### Source document
_ _ _ _
Whereas I'd look at a situation like that and think that it's time to invest more money for repairs.
posted by EmpressCallipygos at 11:09 AM on December 12, 2013


corb: "It actually wouldn't be additional work to do - every place is required to have a budget of their own. All it would require is publishing the document they already have at their disposal."

It requires a government agency to track the forms, audit questionable filings, and enforce laws against making shit up. I'm glad you finally found a government bureaucracy you can support, though.
posted by tonycpsu at 11:18 AM on December 12, 2013


I mean, if this were the right thing to do, wouldn't the non-profits that do it your way succeed, and others that don't do it your way fail? Isn't that the American way, letting firms go out of business instead of trying to regulate them?
posted by tonycpsu at 11:19 AM on December 12, 2013


Well, it depends on how you define "success". I absolutely think that transparent nonprofits succeed at a lot of things - and I'll note that the government agency that tracks the forms is already tracking them and enforcing laws against making shit up. At the moment, I believe it's called the IRS.
posted by corb at 12:51 PM on December 12, 2013 [1 favorite]


Do you incentivize people to commit sexual assaults by giving him his own nice apartment elsewhere?

I think you're missing a step between the assault and the apartment - namely, prison. Does a rapist really think "Hm, if I commit this assault, I can get a nice apartment.... after a long stint in prison. Yep, seems worth it to me!"? I really don't give criminals that much credit.
_ _ _ _
Stored items:
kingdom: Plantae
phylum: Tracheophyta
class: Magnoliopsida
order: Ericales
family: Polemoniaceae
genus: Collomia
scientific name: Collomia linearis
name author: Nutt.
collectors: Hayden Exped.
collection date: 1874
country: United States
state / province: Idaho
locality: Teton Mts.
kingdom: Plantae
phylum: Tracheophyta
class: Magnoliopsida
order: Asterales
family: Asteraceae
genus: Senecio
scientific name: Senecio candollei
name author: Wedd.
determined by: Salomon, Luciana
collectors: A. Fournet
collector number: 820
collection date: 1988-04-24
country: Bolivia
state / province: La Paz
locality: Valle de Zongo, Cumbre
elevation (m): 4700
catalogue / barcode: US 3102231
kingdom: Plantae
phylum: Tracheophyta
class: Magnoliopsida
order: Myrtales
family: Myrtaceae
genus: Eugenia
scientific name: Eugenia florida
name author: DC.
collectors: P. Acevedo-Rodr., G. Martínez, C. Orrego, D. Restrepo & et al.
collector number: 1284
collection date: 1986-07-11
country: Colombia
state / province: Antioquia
_ _ _ _
Please copy the comment thread again, beginning at the words "It requires a" and stopping after "called the IRS.", and replace "government agency" with "federal office" throughout. The listing above is separate material from the comment thread.

It requires a federal office to track the forms, audit questionable filings, and enforce laws against making shit up. I'm glad you finally found a government bureaucracy you can support, though.
posted by tonycpsu at 11:18 AM on December 12, 2013


I mean, if this were the right thing to do, wouldn't the non-profits that do it your way succeed, and others that don't do it your way fail? Isn't that the American way, letting firms go out of business instead of trying to regulate them?
posted by tonycpsu at 11:19 AM on December 12, 2013


Well, it depends on how you define "success". I absolutely think that transparent nonprofits succeed at a lot of things - and I'll note that the federal office that tracks the forms is already tracking them and enforcing laws against making shit up. At the moment, I believe it's called the IRS.